In the stretch from the line containing "Et voici le" through the line containing "service@holidu.com.", replace "Báo giá xây" with "Bảng giá xây" and give those lines again with nothing else changed, leaving out the pictures.

**Page-level text extractions:**
┄┄┄┄┄┄
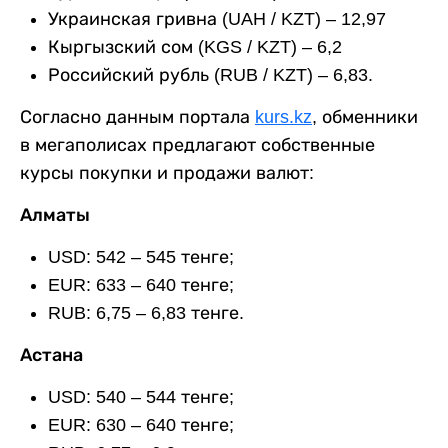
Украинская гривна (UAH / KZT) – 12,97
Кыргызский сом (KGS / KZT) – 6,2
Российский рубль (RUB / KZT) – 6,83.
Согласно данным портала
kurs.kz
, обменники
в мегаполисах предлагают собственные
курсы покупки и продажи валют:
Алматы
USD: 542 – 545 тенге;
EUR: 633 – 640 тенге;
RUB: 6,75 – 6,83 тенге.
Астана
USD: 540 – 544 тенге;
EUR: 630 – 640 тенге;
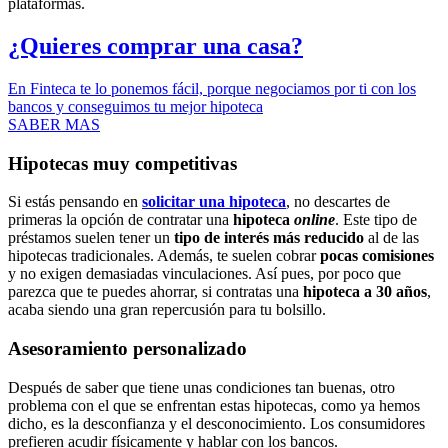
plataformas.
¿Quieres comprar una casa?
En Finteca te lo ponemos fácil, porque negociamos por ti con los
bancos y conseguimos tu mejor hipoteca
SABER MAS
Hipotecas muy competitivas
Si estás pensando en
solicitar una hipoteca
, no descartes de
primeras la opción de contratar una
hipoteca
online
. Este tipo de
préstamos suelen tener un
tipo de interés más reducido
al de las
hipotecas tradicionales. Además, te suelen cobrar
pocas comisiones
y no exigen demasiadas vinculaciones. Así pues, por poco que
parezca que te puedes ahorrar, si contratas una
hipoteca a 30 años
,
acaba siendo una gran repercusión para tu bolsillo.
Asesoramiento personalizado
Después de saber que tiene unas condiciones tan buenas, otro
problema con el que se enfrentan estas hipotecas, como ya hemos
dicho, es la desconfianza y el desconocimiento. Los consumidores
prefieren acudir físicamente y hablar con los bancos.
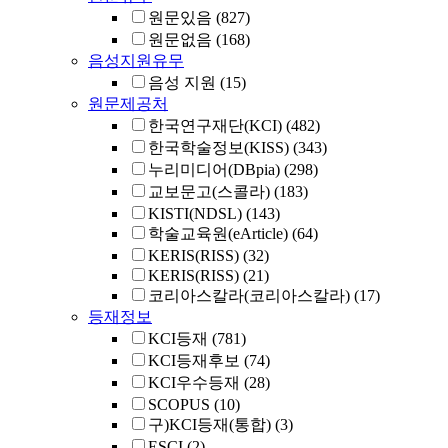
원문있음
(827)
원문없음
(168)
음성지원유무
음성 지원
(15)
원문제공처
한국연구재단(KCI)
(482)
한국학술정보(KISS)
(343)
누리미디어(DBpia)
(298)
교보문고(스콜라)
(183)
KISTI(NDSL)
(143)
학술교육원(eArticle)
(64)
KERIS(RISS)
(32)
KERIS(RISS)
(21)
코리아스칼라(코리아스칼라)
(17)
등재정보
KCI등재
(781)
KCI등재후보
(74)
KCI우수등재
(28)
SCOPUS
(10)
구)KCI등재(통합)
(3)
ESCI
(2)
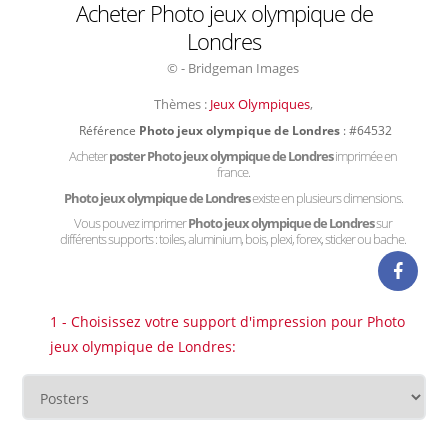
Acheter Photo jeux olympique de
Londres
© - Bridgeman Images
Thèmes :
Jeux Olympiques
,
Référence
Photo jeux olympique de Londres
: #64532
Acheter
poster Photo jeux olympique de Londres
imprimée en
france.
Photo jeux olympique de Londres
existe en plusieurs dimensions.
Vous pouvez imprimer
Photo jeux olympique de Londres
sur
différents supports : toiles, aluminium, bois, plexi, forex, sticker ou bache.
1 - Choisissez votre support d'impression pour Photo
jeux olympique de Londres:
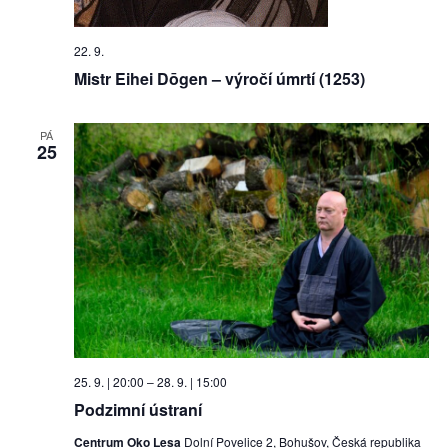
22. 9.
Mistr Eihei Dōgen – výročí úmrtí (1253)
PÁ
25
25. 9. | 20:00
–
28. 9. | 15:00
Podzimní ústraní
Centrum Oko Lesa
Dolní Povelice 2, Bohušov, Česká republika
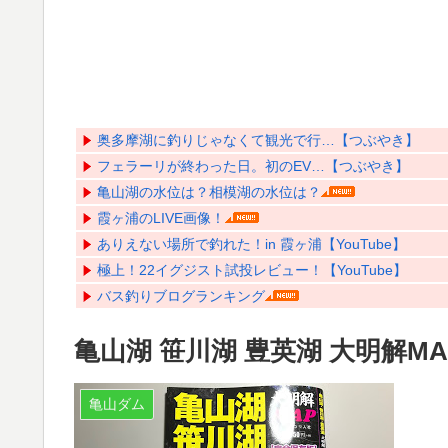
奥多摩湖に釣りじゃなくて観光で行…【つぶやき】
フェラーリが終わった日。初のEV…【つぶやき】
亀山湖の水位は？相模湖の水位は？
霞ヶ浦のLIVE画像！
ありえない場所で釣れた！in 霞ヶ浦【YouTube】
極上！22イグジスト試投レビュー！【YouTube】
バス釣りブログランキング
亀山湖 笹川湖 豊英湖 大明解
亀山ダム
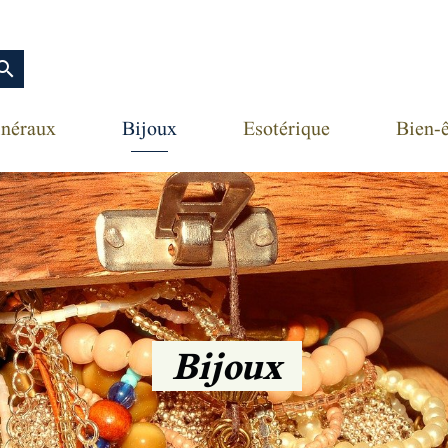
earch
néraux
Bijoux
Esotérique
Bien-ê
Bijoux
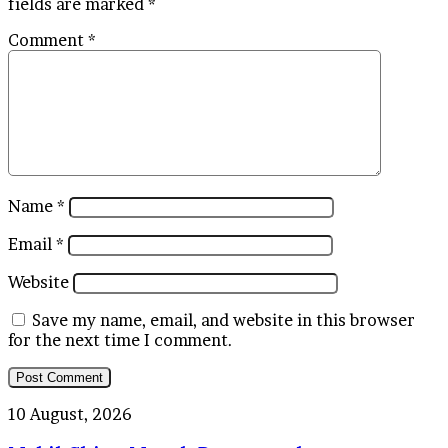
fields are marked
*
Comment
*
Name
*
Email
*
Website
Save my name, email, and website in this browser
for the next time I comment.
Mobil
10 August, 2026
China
┄┄┄┄┄┄
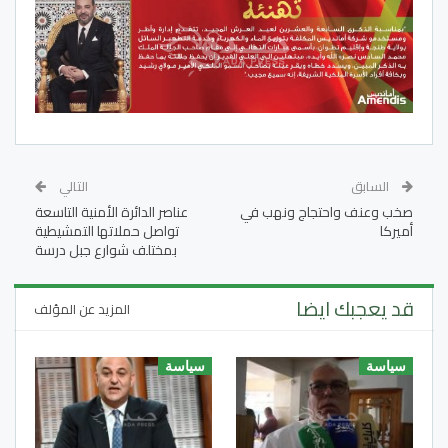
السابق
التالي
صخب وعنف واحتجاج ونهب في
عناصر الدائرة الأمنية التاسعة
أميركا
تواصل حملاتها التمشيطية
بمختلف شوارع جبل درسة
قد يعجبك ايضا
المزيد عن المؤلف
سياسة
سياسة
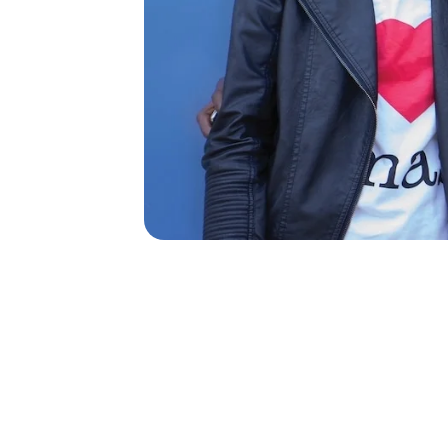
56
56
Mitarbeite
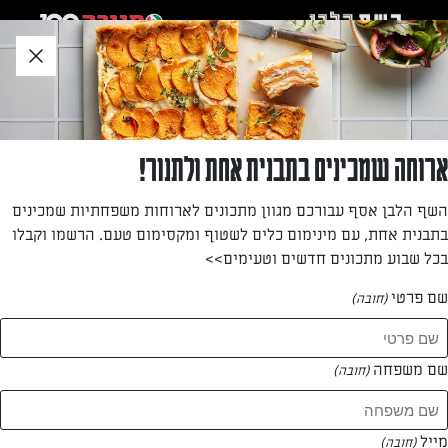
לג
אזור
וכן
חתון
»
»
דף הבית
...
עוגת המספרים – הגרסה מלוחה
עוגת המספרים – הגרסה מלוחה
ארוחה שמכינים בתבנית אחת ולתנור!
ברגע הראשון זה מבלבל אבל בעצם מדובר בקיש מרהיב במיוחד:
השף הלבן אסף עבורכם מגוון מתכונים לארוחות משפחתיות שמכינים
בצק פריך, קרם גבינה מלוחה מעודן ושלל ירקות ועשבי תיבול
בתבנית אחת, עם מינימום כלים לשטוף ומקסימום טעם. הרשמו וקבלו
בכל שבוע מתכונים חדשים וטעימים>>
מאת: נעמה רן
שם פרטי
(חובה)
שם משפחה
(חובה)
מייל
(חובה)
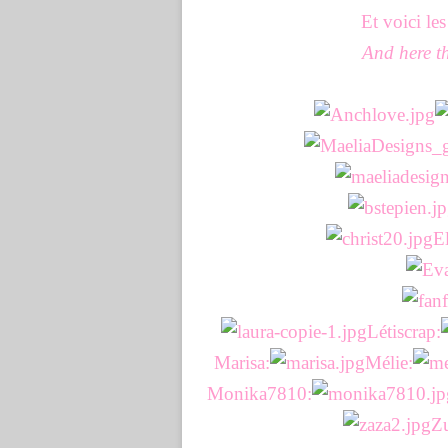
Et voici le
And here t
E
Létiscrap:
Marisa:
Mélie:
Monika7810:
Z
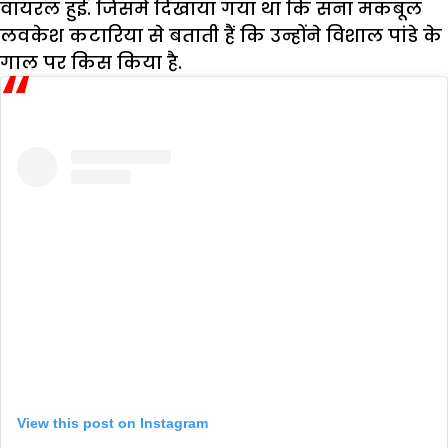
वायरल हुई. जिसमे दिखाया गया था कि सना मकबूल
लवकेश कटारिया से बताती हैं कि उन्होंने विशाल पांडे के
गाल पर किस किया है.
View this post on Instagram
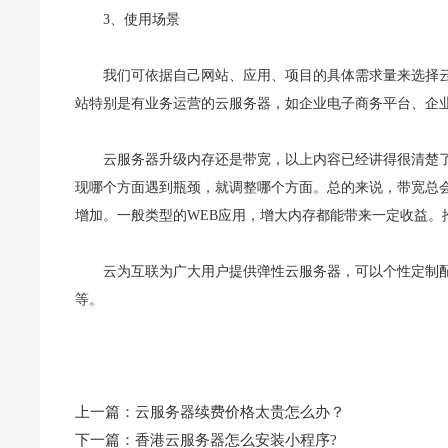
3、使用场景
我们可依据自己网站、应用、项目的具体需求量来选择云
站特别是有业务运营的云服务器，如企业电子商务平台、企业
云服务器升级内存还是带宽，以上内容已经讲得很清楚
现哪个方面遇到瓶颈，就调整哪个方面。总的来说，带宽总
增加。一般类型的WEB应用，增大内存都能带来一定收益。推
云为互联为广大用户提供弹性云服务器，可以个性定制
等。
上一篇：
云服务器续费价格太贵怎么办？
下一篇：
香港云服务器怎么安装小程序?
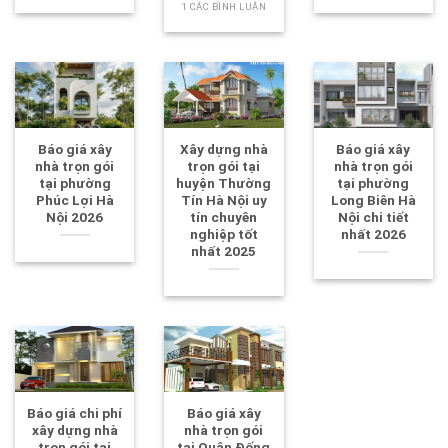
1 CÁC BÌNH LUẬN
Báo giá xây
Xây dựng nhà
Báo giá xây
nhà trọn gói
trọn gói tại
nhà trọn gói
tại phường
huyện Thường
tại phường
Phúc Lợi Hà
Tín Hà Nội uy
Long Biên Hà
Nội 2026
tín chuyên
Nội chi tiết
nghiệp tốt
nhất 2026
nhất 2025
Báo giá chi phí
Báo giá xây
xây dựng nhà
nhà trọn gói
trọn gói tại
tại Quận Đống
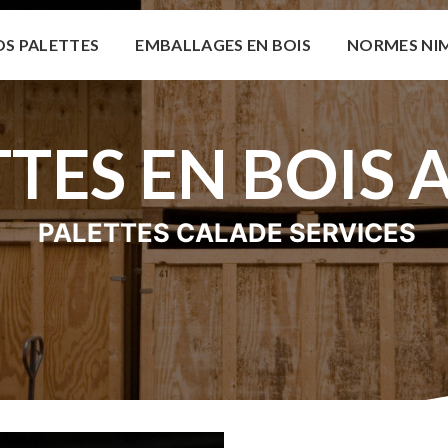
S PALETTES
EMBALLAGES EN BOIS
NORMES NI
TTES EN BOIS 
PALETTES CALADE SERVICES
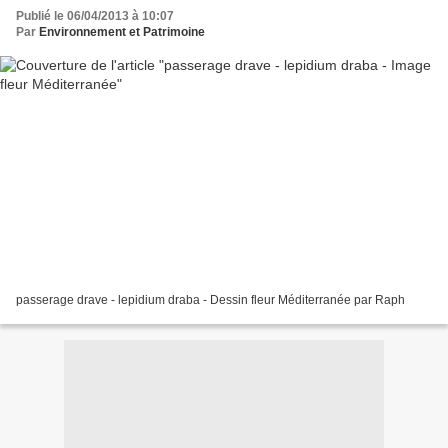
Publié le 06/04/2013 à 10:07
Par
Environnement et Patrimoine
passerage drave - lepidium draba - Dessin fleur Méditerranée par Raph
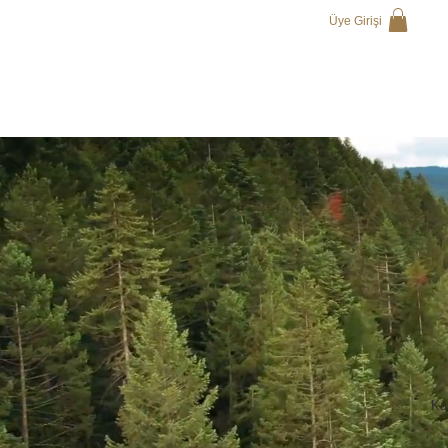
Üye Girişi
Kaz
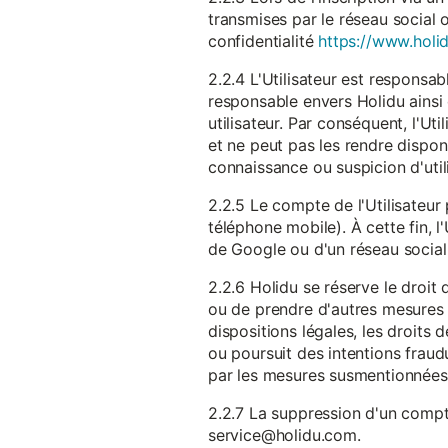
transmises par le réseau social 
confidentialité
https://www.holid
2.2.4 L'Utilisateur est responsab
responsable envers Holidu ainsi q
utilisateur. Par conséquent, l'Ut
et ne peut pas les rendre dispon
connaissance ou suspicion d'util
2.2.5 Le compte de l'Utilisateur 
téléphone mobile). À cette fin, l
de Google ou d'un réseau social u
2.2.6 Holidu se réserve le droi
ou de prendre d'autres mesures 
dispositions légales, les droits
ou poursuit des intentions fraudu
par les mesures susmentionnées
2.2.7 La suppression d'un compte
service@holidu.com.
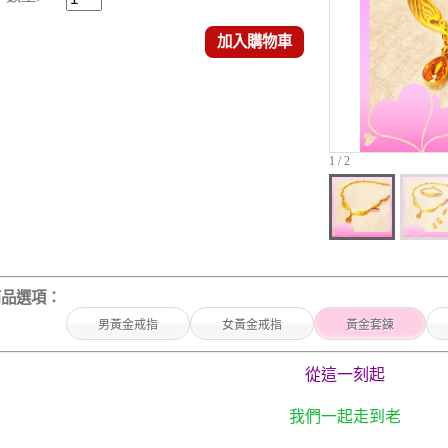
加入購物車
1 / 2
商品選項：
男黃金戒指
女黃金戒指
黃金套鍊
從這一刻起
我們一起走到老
┄┄┄┄┄┄
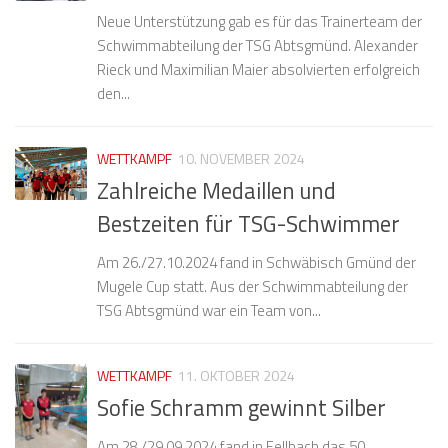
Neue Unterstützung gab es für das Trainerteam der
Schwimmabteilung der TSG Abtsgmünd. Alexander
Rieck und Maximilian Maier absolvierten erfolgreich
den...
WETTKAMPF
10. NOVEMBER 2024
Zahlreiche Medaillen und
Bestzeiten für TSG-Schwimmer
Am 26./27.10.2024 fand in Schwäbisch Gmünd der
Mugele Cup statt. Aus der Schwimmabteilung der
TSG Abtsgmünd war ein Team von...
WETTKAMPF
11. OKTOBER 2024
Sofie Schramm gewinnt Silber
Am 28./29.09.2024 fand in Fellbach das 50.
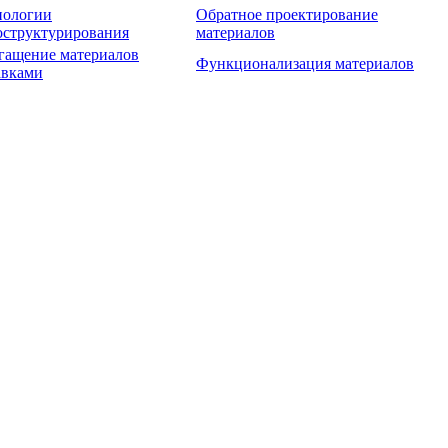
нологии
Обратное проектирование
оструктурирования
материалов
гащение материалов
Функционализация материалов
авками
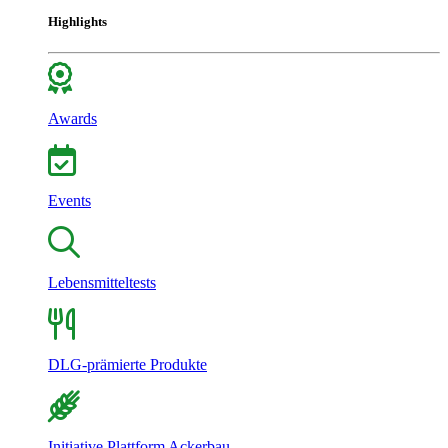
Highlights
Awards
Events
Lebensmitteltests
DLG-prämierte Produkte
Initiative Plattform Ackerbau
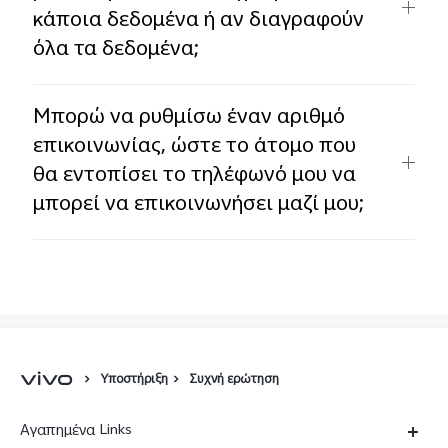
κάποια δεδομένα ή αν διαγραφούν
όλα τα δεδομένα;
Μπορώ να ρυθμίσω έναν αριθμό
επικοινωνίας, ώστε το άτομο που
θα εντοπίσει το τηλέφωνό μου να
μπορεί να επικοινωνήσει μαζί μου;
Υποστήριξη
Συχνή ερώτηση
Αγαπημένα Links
┄┄┄┄┄┄
**Your solution:**
Et voici le
And here t
E
Létiscrap:
Marisa:
Mélie:
Monika7810:
Z
वायरल हुई. जिसमे दिखाया गया था कि सना मकबूल
लवकेश कटारिया से बताती हैं कि उन्होंने विशाल पांडे के
गाल पर किस किया है.
View this post on Instagram
3、使用场景
我们可依据自己网站、应用、项目的具体需求量来选择云
站特别是有业务运营的云服务器，如企业电子商务平台、企业
云服务器升级内存还是带宽，以上内容已经讲得很清楚
现哪个方面遇到瓶颈，就调整哪个方面。总的来说，带宽总
增加。一般类型的WEB应用，增大内存都能带来一定收益。推
云为互联为广大用户提供弹性云服务器，可以个性定制
等。
上一篇：
云服务器续费价格太贵怎么办？
下一篇：
香港云服务器怎么安装小程序?
1 CÁC BÌNH LUẬN
Bảng giá xây
Xây dựng nhà
Bảng giá xây
nhà trọn gói
trọn gói tại
nhà trọn gói
tại phường
huyện Thường
tại phường
Phúc Lợi Hà
Tín Hà Nội uy
Long Biên Hà
Nội 2026
tín chuyên
Nội chi tiết
nghiệp tốt
nhất 2026
nhất 2025
Báo giá chi phí
Bảng giá xây
xây dựng nhà
nhà trọn gói
trọn gói tại
tại Quận Đống
S PALETTES
EMBALLAGES EN BOIS
NORMES NI
TTES EN BOIS 
PALETTES CALADE SERVICES
Publié le 06/04/2013 à 10:07
Par
Environnement et Patrimoine
passerage drave - lepidium draba - Dessin fleur Méditerranée par Raph
Üye Girişi
Kaz
transmises par le réseau social 
confidentialité
https://www.holid
2.2.4 L'Utilisateur est responsab
responsable envers Holidu ainsi q
utilisateur. Par conséquent, l'Ut
et ne peut pas les rendre dispon
connaissance ou suspicion d'util
2.2.5 Le compte de l'Utilisateur 
téléphone mobile). À cette fin, l
de Google ou d'un réseau social u
2.2.6 Holidu se réserve le droi
ou de prendre d'autres mesures 
dispositions légales, les droits
ou poursuit des intentions fraudu
par les mesures susmentionnées
2.2.7 La suppression d'un compte
service@holidu.com.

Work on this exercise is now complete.